### Paginafragment:
● ● ● ● ● ● ●
1.29 voorgevelrooilijn:

denkbeeldige lijn getrokken langs de voorgevel van een gebouw en het verlengde daarvan.

Artikel 2 Wijze van meten

Bij de toepassing van de regels wordt als volgt gemeten:

2.1 de goothoogte van een bouwwerk:

vanaf het peil tot aan de bovenkant van de goot, c.q. de druiplijn, het boeiboord, of een daarmee gelijk te stellen constructiedeel;

2.2 de bouwhoogte van een bouwwerk:

vanaf het peil tot aan het hoogste punt van een gebouw of van een bouwwerk, geen gebouw zijnde, met uitzondering van ondergeschikte bouwonderdelen, zoals schoorstenen, antennes, en naar de aard daarmee gelijk te stellen bouwonderdelen.

2.3 de inhoud van een bouwwerk:

tussen de onderzijde van de begane grondvloer, de buitenzijde van de gevels (en/of het hart van de scheidingsmuren) en de buitenzijde van daken en dakkapellen.

2.4 de oppervlakte van een bouwwerk:

tussen de buitenwerkse gevelvlakken en/of het hart van de scheidingsmuren, neerwaarts geprojecteerd op het gemiddelde niveau van het afgewerkte bouwterrein ter plaatse van het bouwwerk.

2.5 dakhelling:

langs het dakvlak ten opzichte van het horizontale vlak.

2.6 de afstand tot de zijdelingse perceelsgrens:

tussen de zijdelingse grens van het bouwperceel en een bepaald punt van het bouwwerk, waar die afstand het kortst is.

2.7 ondergeschikte bouwdelen;

bij toepassing van het bepaalde ten aanzien van het bouwen worden ondergeschikte bouwonderdelen, als plinten, pilasters, kozijnen, gevelversieringen, ventilatiekanalen, luchtbehandelingskasten, schoorstenen, liftschachten, installaties, gevel- en kroonlijsten, luifels en overstekende daken buiten beschouwing gelaten, mits de overschrijding van bouwgrenzen en de aangegeven maximale bouwhoogten niet meer dan 1 m bedraagt.
● ● ● ● ● ● ●
### Brongegevens:
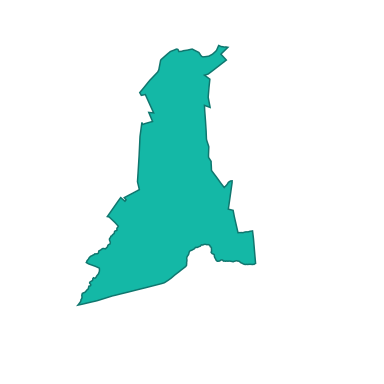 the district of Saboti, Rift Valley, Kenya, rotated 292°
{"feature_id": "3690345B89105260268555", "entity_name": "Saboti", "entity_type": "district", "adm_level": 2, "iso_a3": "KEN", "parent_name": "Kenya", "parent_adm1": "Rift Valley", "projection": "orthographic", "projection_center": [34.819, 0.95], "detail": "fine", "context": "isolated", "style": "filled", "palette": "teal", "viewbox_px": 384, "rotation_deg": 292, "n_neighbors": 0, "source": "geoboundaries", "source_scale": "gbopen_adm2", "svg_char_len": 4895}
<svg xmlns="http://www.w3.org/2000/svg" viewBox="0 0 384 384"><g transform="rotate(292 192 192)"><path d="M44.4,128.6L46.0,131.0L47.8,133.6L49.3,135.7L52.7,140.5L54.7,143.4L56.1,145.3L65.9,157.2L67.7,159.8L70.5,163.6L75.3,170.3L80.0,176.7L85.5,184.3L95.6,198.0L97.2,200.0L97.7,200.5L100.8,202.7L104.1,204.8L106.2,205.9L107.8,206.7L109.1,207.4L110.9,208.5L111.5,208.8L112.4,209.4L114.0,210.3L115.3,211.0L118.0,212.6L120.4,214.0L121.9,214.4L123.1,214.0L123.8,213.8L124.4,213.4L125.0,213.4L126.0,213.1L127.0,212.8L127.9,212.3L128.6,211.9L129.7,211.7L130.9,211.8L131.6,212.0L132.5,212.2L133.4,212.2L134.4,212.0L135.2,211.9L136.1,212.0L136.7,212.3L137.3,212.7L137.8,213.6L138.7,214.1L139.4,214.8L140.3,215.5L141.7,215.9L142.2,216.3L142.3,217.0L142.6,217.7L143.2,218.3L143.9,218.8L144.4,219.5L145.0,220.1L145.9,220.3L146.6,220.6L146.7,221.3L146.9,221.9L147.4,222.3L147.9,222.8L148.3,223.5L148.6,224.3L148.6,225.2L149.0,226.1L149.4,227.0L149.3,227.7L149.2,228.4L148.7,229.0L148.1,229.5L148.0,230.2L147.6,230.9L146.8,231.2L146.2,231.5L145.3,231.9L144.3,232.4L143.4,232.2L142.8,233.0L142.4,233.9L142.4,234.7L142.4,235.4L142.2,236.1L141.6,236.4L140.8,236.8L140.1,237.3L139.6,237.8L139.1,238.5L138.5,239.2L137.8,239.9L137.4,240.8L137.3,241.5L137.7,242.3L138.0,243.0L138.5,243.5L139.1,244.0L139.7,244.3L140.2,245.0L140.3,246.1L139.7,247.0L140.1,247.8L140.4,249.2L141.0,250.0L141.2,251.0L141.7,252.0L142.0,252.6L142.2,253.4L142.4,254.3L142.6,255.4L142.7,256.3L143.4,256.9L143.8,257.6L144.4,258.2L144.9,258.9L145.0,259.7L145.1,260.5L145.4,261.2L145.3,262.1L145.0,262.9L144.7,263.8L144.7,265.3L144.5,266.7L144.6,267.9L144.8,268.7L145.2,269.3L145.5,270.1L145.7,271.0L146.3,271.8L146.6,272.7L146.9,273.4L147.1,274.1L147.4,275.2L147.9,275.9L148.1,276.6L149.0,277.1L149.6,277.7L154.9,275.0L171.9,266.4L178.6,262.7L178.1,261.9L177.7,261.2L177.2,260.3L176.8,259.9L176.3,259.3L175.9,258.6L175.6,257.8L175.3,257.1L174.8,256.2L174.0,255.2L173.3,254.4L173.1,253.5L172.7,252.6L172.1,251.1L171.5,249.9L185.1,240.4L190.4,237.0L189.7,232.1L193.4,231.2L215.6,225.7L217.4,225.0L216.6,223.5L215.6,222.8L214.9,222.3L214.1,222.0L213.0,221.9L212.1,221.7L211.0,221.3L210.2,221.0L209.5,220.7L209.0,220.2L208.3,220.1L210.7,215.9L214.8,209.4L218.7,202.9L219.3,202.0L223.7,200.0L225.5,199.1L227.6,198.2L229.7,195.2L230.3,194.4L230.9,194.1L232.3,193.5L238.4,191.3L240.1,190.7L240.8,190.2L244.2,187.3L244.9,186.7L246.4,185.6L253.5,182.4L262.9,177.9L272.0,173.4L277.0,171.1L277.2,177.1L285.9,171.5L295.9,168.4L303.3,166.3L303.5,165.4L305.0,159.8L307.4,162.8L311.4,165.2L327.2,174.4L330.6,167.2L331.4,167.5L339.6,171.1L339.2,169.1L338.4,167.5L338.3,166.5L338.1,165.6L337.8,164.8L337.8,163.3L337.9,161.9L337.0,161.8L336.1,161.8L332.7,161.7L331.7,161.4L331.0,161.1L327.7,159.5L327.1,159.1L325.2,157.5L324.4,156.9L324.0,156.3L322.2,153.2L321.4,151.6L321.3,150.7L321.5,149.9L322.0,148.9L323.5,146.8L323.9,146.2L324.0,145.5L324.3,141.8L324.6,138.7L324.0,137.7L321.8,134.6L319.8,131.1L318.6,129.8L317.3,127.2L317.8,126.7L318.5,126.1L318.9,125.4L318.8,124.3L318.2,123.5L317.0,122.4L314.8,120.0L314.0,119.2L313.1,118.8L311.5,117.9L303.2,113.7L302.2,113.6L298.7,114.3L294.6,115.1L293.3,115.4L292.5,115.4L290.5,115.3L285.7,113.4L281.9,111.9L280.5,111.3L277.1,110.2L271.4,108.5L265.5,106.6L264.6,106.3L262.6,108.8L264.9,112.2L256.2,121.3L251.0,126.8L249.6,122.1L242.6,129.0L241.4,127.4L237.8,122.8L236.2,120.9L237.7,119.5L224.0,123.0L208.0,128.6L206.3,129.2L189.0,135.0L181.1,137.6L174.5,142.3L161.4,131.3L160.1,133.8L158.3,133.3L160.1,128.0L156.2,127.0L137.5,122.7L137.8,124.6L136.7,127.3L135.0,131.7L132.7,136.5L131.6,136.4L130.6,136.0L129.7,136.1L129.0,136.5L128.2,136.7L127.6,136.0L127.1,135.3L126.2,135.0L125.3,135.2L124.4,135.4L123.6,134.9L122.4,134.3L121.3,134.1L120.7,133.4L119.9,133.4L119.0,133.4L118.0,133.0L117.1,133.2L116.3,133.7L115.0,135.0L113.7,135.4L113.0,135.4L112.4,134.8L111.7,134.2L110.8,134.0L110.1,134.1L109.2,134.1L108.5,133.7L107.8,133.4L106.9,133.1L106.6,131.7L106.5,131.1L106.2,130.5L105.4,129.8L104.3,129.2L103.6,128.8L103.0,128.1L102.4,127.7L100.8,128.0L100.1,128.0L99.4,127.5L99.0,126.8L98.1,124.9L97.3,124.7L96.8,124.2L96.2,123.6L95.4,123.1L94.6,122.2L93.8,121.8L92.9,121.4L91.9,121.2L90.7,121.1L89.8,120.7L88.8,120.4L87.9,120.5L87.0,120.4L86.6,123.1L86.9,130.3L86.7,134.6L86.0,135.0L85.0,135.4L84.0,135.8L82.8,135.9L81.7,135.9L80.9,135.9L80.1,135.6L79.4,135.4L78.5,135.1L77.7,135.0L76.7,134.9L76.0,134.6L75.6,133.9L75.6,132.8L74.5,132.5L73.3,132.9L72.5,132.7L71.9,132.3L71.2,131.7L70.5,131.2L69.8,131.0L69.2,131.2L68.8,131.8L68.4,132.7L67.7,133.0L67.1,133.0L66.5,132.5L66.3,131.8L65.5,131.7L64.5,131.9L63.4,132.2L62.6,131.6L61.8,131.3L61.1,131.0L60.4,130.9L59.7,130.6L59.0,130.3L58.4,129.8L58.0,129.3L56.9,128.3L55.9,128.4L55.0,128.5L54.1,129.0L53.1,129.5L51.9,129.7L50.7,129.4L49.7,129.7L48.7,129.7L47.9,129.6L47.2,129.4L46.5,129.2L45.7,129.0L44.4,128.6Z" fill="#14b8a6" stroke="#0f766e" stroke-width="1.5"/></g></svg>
● ● ● ● ● ● ●
### Doelstellingen:
A - Druk uit de tekst over de wijze van meten het gedeelte af dat opent met de woorden die "2.1 de goothoogte" bevatten en sluit met "daken en dakkapellen.".
B - Zet de tekst over de wijze van meten voort na de laatste zin die hierboven is weergegeven.

### Antwoorden:
A -
2.1 de goothoogte van een bouwwerk:

vanaf het peil tot aan de bovenkant van de goot, c.q. de druiplijn, het boeiboord, of een daarmee gelijk te stellen constructiedeel;

2.2 de bouwhoogte van een bouwwerk:

vanaf het peil tot aan het hoogste punt van een gebouw of van een bouwwerk, geen gebouw zijnde, met uitzondering van ondergeschikte bouwonderdelen, zoals schoorstenen, antennes, en naar de aard daarmee gelijk te stellen bouwonderdelen.

2.3 de inhoud van een bouwwerk:

tussen de onderzijde van de begane grondvloer, de buitenzijde van de gevels (en/of het hart van de scheidingsmuren) en de buitenzijde van daken en dakkapellen.

B -
Hoofdstuk 2 Bestemmingsregels

Artikel 3 Sport

3.1 Bestemmingsomschrijving

De voor 'Sport' aangewezen gronden zijn bestemd voor:

  • a. sportvoorzieningen met bijbehorende, sportgerelateerde, ondersteunende horeca, uitsluitend met de nadere bestemming welke is weergegeven in de onderstaande tabel:

Adres   Nr.   Plaats   Nadere bestemming   Bestaande oppervlakte aan gebouwen (m2)*)   Maximale oppervlakte aan gebouwen (m2)*)   Opmerkingen
 
Luijnhorststraat   10b   Didam   Turnhal   0   1.485    
             

met de daarbij behorende voorzieningen, waaronder begrepen:

  • b. erven, terreinen en groenvoorzieningen
  • c. ontsluitingen/inritten;
  • d. parkeervoorzieningen.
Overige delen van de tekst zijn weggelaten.